- Aim of the task -
Rewrite the records below, swapping every "chart" for "graph" and changing nothing else. Omit the pictures from your version.

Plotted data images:
------------------------------------------------

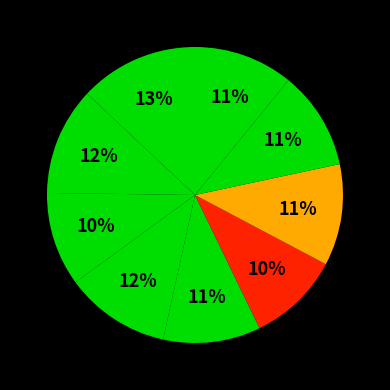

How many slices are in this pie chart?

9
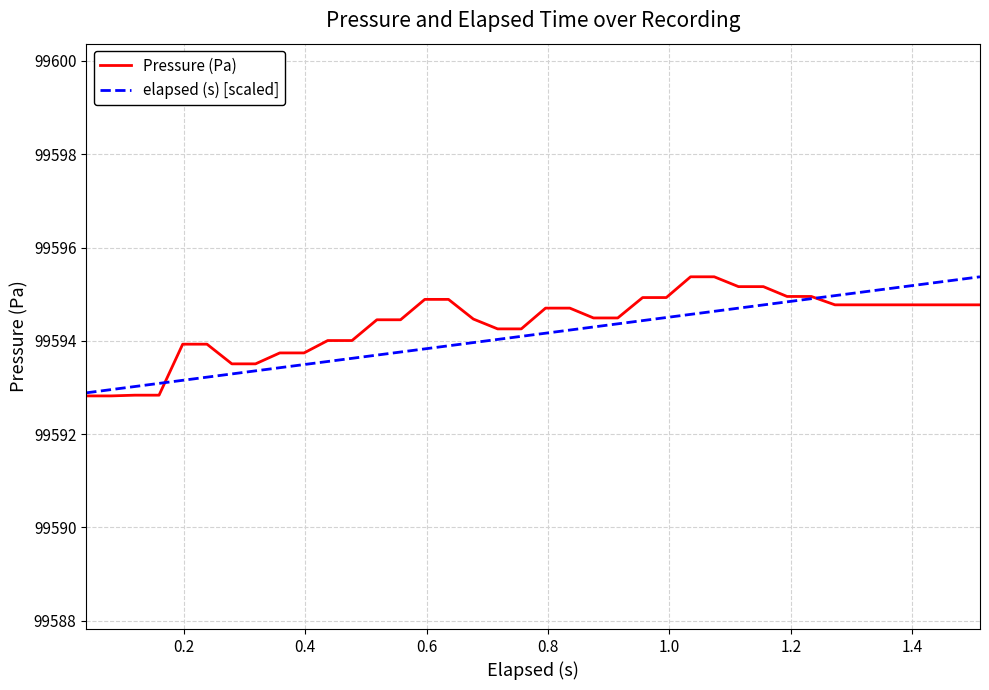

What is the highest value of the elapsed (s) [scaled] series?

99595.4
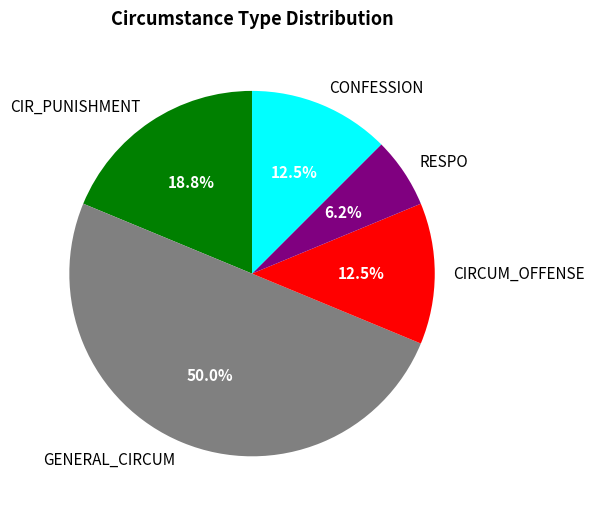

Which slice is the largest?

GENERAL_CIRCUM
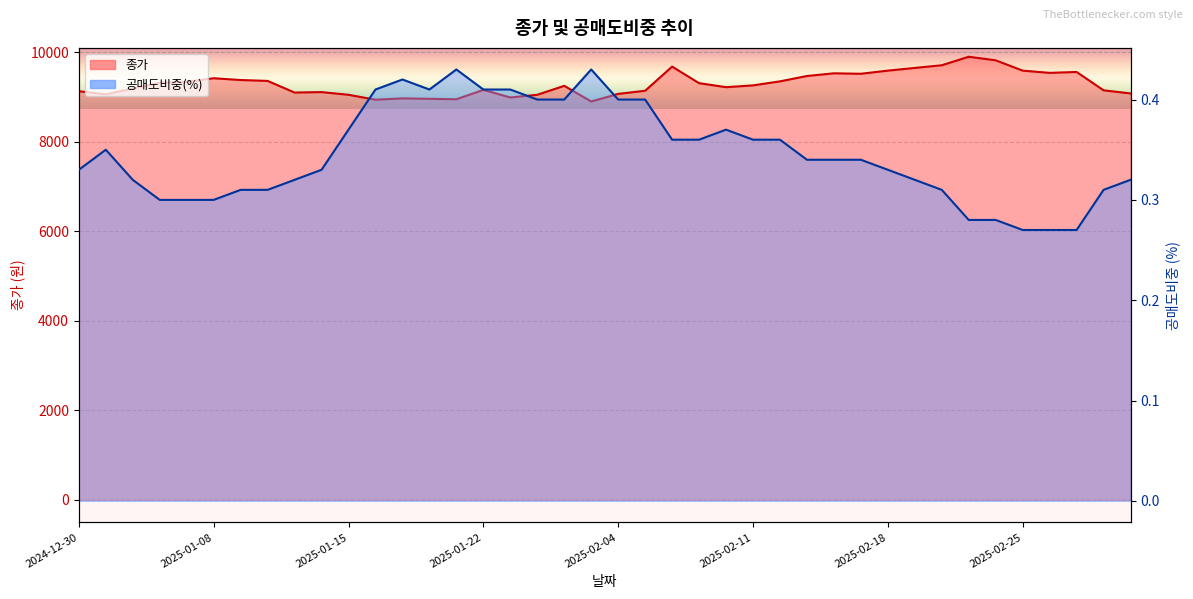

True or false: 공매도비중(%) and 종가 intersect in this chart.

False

------------------------------------------------

- Solution for this task -
How many slices are in this pie graph?

9

What is the highest value of the elapsed (s) [scaled] series?

99595.4

Which slice is the largest?

GENERAL_CIRCUM

True or false: 공매도비중(%) and 종가 intersect in this graph.

False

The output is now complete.